Theoretically, kaya toast and kopi are true #couplegoals, in terms of breakfast pairings. But I wasn’t too sure if these flavours would work out when combined in a single dessert. Coffee Kaya Coconut Freakcake ($14.80++) is an ambitious attempt in embodying the essence of a quintessential Singaporean breakfast into a sweet treat. This combo comprises of coffee sponge cake, kaya buttercream and coconut-infused white chocolate glaze, with a skirt of gula melaka crumbs and dessicated coconut. For some added nostalgia, the cake is prettied-up with colourful ice gem biscuits and slivers of Jules Destrooper Butter Waffles.
The coffee flavour definitely overpowered the kaya in this cake – I couldn’t get a hint of kaya at all in the first bite. This tasted mostly like an ordinary coffee cake with buttercream, and was also more saccharine compared to the balanced Matcha Black Sesame Freakcake. However, I did appreciate the inclusion of gula melaka crumbs in the cake, providing a depth of smoky caramel-like sweetness that ended with a uplifting salty note. Nice touch.
This cake has potential if the bakers can figure out how to make the kaya flavour more prominent, and to achieve the right balance of all 3 flavours.
Waffles and sides at Montana Singapore
These golden brown Mac & Cheese Fritters ($6.50++) came in a basket of 6, accompanied by a side of relish dipping sauce. These sounded really promising – I mean come on, EVERYONE loves mac & cheese. Plus, this comes in the form of nuggets! Take my money.
However, that dream was shattered for me. First off, these were way too greasy. I understand that deep-fried items would naturally be oilier, but they were practically glistening when I picked them up and left a sheen of oil on my fingertips. Not off to a good start.
Taste-wise, the fritters weren’t mind-blowing, although the surprise of juicy jalapenos within did add a pleasant peppery kick. The bright-tasting tangy tomato relish was very much welcomed as well, as it made the jelak fritters a lot more palatable. That being said, it still got too heavy and cloying for me after a couple of bites.
If you do get these, please eat them hot. I had a bite after the fritters had been left sitting for awhile. The taste of grease and congealed Mac & Cheese in my mouth is not one that I would like to experience again.

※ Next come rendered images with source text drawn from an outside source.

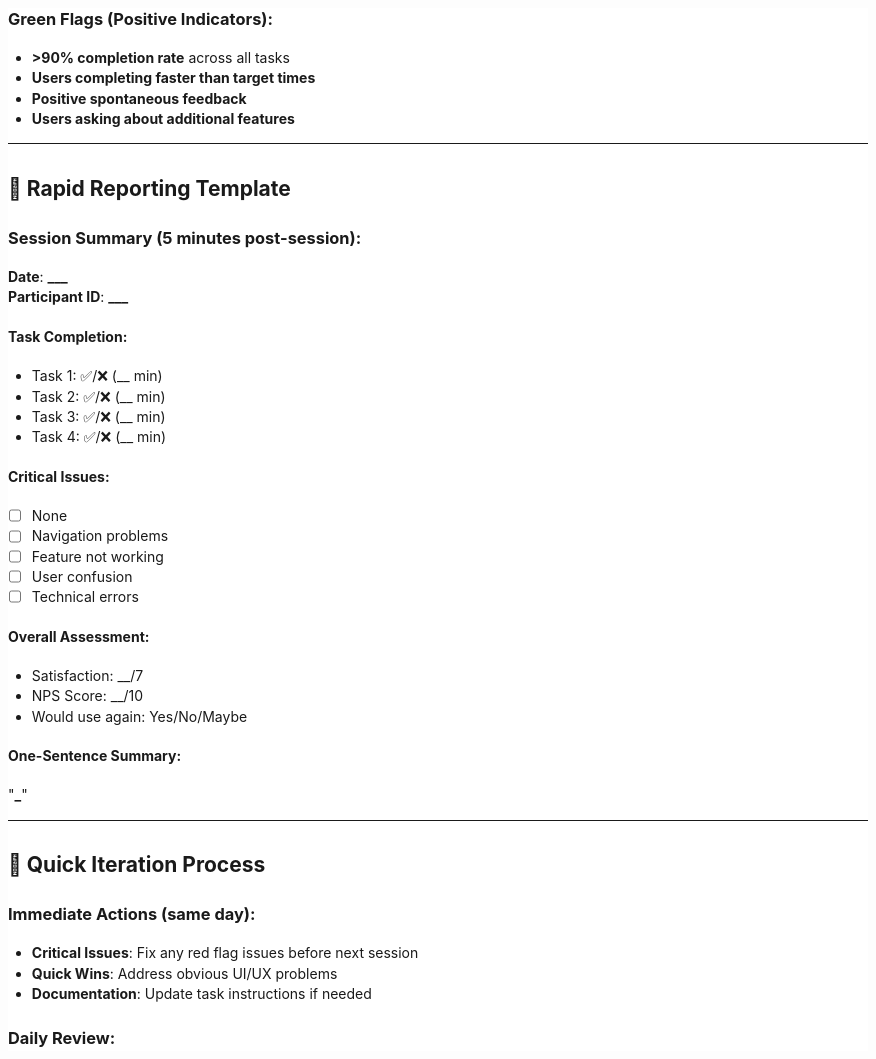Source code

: ### Green Flags (Positive Indicators):

- **>90% completion rate** across all tasks
- **Users completing faster than target times**
- **Positive spontaneous feedback**
- **Users asking about additional features**

---

## 📝 Rapid Reporting Template

### Session Summary (5 minutes post-session):

**Date**: ****\_\_\_****  
**Participant ID**: ****\_\_\_****

#### Task Completion:

- Task 1: ✅/❌ (\_\_ min)
- Task 2: ✅/❌ (\_\_ min)
- Task 3: ✅/❌ (\_\_ min)
- Task 4: ✅/❌ (\_\_ min)

#### Critical Issues:

- [ ] None
- [ ] Navigation problems
- [ ] Feature not working
- [ ] User confusion
- [ ] Technical errors

#### Overall Assessment:

- Satisfaction: \_\_/7
- NPS Score: \_\_/10
- Would use again: Yes/No/Maybe

#### One-Sentence Summary:

"************************\_************************"

---

## 🔄 Quick Iteration Process

### Immediate Actions (same day):

- **Critical Issues**: Fix any red flag issues before next session
- **Quick Wins**: Address obvious UI/UX problems
- **Documentation**: Update task instructions if needed

### Daily Review:
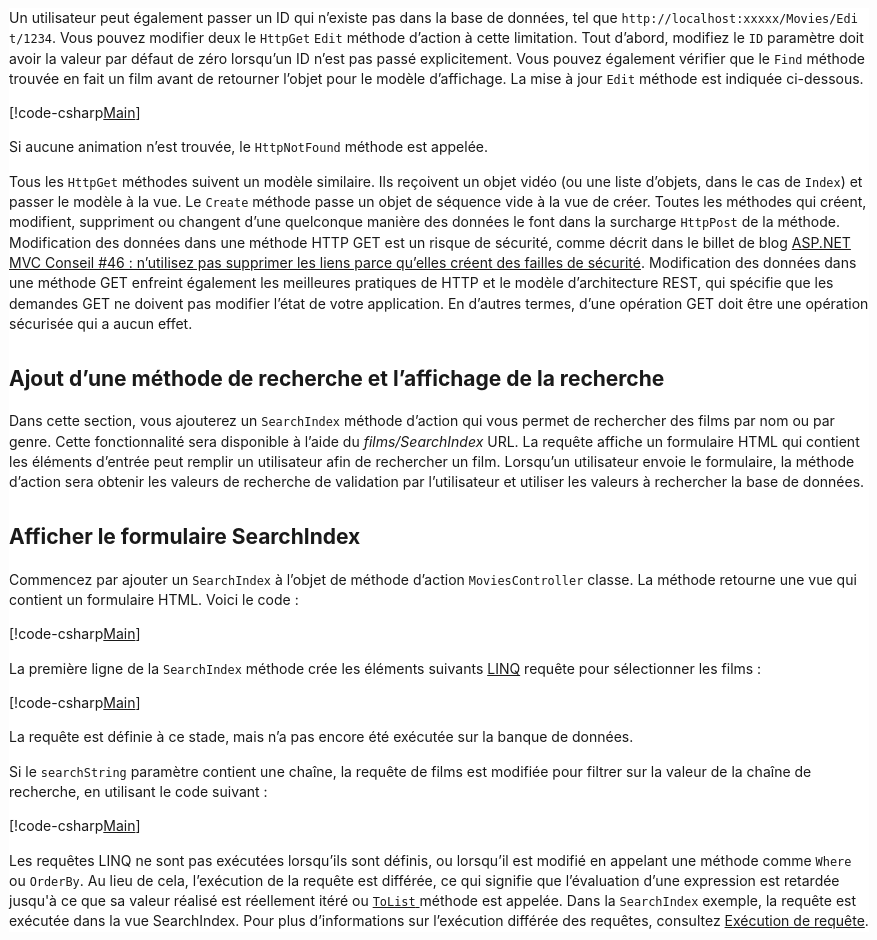 Un utilisateur peut également passer un ID qui n’existe pas dans la base de données, tel que `http://localhost:xxxxx/Movies/Edit/1234`. Vous pouvez modifier deux le `HttpGet` `Edit` méthode d’action à cette limitation. Tout d’abord, modifiez le `ID` paramètre doit avoir la valeur par défaut de zéro lorsqu’un ID n’est pas passé explicitement. Vous pouvez également vérifier que le `Find` méthode trouvée en fait un film avant de retourner l’objet pour le modèle d’affichage. La mise à jour `Edit` méthode est indiquée ci-dessous.

[!code-csharp[Main](examining-the-edit-methods-and-edit-view/samples/sample6.cs)]

Si aucune animation n’est trouvée, le `HttpNotFound` méthode est appelée.

Tous les `HttpGet` méthodes suivent un modèle similaire. Ils reçoivent un objet vidéo (ou une liste d’objets, dans le cas de `Index`) et passer le modèle à la vue. Le `Create` méthode passe un objet de séquence vide à la vue de créer. Toutes les méthodes qui créent, modifient, suppriment ou changent d’une quelconque manière des données le font dans la surcharge `HttpPost` de la méthode. Modification des données dans une méthode HTTP GET est un risque de sécurité, comme décrit dans le billet de blog [ASP.NET MVC Conseil #46 : n’utilisez pas supprimer les liens parce qu’elles créent des failles de sécurité](http://stephenwalther.com/blog/archive/2009/01/21/asp.net-mvc-tip-46-ndash-donrsquot-use-delete-links-because.aspx). Modification des données dans une méthode GET enfreint également les meilleures pratiques de HTTP et le modèle d’architecture REST, qui spécifie que les demandes GET ne doivent pas modifier l’état de votre application. En d’autres termes, d’une opération GET doit être une opération sécurisée qui a aucun effet.

## <a name="adding-a-search-method-and-search-view"></a>Ajout d’une méthode de recherche et l’affichage de la recherche

Dans cette section, vous ajouterez un `SearchIndex` méthode d’action qui vous permet de rechercher des films par nom ou par genre. Cette fonctionnalité sera disponible à l’aide du *films/SearchIndex* URL. La requête affiche un formulaire HTML qui contient les éléments d’entrée peut remplir un utilisateur afin de rechercher un film. Lorsqu’un utilisateur envoie le formulaire, la méthode d’action sera obtenir les valeurs de recherche de validation par l’utilisateur et utiliser les valeurs à rechercher la base de données.

## <a name="displaying-the-searchindex-form"></a>Afficher le formulaire SearchIndex

Commencez par ajouter un `SearchIndex` à l’objet de méthode d’action `MoviesController` classe. La méthode retourne une vue qui contient un formulaire HTML. Voici le code :

[!code-csharp[Main](examining-the-edit-methods-and-edit-view/samples/sample7.cs)]

La première ligne de la `SearchIndex` méthode crée les éléments suivants [LINQ](https://msdn.microsoft.com/library/bb397926.aspx) requête pour sélectionner les films :

[!code-csharp[Main](examining-the-edit-methods-and-edit-view/samples/sample8.cs)]

La requête est définie à ce stade, mais n’a pas encore été exécutée sur la banque de données.

Si le `searchString` paramètre contient une chaîne, la requête de films est modifiée pour filtrer sur la valeur de la chaîne de recherche, en utilisant le code suivant :

[!code-csharp[Main](examining-the-edit-methods-and-edit-view/samples/sample9.cs)]

Les requêtes LINQ ne sont pas exécutées lorsqu’ils sont définis, ou lorsqu’il est modifié en appelant une méthode comme `Where` ou `OrderBy`. Au lieu de cela, l’exécution de la requête est différée, ce qui signifie que l’évaluation d’une expression est retardée jusqu'à ce que sa valeur réalisé est réellement itéré ou [ `ToList` ](https://msdn.microsoft.com/library/bb342261.aspx) méthode est appelée. Dans la `SearchIndex` exemple, la requête est exécutée dans la vue SearchIndex. Pour plus d’informations sur l’exécution différée des requêtes, consultez [Exécution de requête](https://msdn.microsoft.com/library/bb738633.aspx).
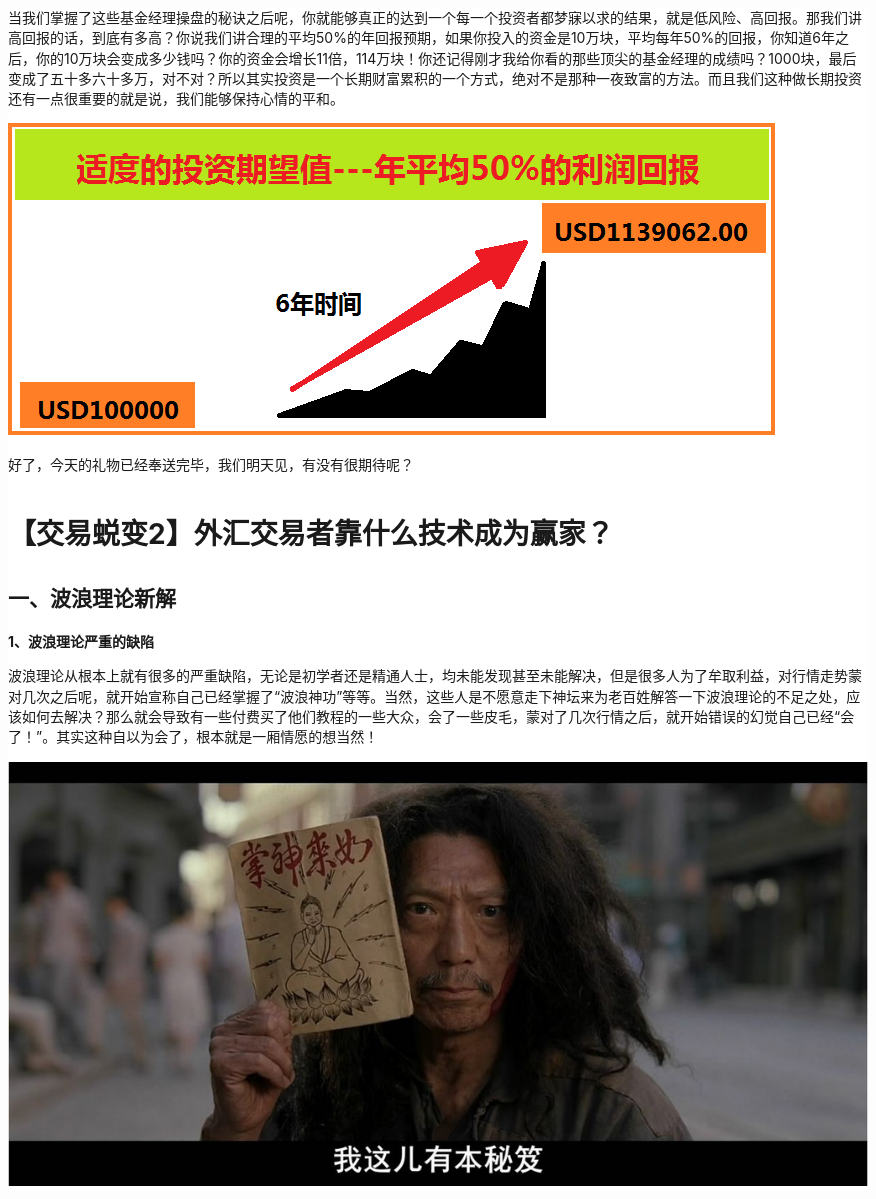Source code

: 当我们掌握了这些基金经理操盘的秘诀之后呢，你就能够真正的达到一个每一个投资者都梦寐以求的结果，就是低风险、高回报。那我们讲高回报的话，到底有多高？你说我们讲合理的平均50%的年回报预期，如果你投入的资金是10万块，平均每年50%的回报，你知道6年之后，你的10万块会变成多少钱吗？你的资金会增长11倍，114万块！你还记得刚才我给你看的那些顶尖的基金经理的成绩吗？1000块，最后变成了五十多六十多万，对不对？所以其实投资是一个长期财富累积的一个方式，绝对不是那种一夜致富的方法。而且我们这种做长期投资还有一点很重要的就是说，我们能够保持心情的平和。

![img](交易蜕变.assets/v2-022c87945ec9d79900d65834e461174f_r.jpg)

好了，今天的礼物已经奉送完毕，我们明天见，有没有很期待呢？

# 【交易蜕变2】外汇交易者靠什么技术成为赢家？

## 一、波浪理论新解

**1、波浪理论严重的缺陷**

波浪理论从根本上就有很多的严重缺陷，无论是初学者还是精通人士，均未能发现甚至未能解决，但是很多人为了牟取利益，对行情走势蒙对几次之后呢，就开始宣称自己已经掌握了“波浪神功”等等。当然，这些人是不愿意走下神坛来为老百姓解答一下波浪理论的不足之处，应该如何去解决？那么就会导致有一些付费买了他们教程的一些大众，会了一些皮毛，蒙对了几次行情之后，就开始错误的幻觉自己已经“会了！”。其实这种自以为会了，根本就是一厢情愿的想当然！

![img](交易蜕变.assets/v2-04ee83e6e7416a3555cbd7dcf7d94dc3_r.jpg)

Assam Crab Waffles ($17.50++) consisted of assam laksa-infused waffles and juicy-looking chunks of fresh crabmeat, topped with pineapple salsa and slices of baby radish. This was paired with a side saucer of pale brown assam gula melaka mayo. As with many unorthodox creations at Montana, this waffle dish could turn out to be either a smash hit, or a complete miss.
Fortunately, this dish was delicious. The waffles were crisp while retaining a moist fluffy interior, with the lightly spiced batter itself being very flavourful and tasty. While I wish there could have been more crab meat, I can’t fault the fresh-tasting seafood for its quality.
I appreciated how the sweet pineapple salsa and crunchy radish slices added a burst of refreshing sweetness to every bite, enhancing the natural sweetness of the seafood. The spiced gula melaka-infused mayonnaise was also pretty ingenious, with the caramel notes in the tangy-sweet sauce pairing beautifully with the savoury waffle.
This was a unique, well-balanced savoury waffle dish, with all the flavours and textures complementing each other wonderfully. Rather expensive at $17.50 before taxes, but I would 100% eat this again.
The Freakcakes, while pretty and photogenic, may not be the best value-for-money if you are craving dessert. At $13++ to $15++ for a cake good enough for 2, I thought they was quite pricey. Granted, they were well-made and tasty, but there wasn’t much of a wow-factor for me.
I was however, impressed by the unique Assam Crab Waffles. Having tried some of Montana’s old waffle dishes before the menu changed, I think it is safe to say that their forte is still their quirky and consistently yummy waffle creations.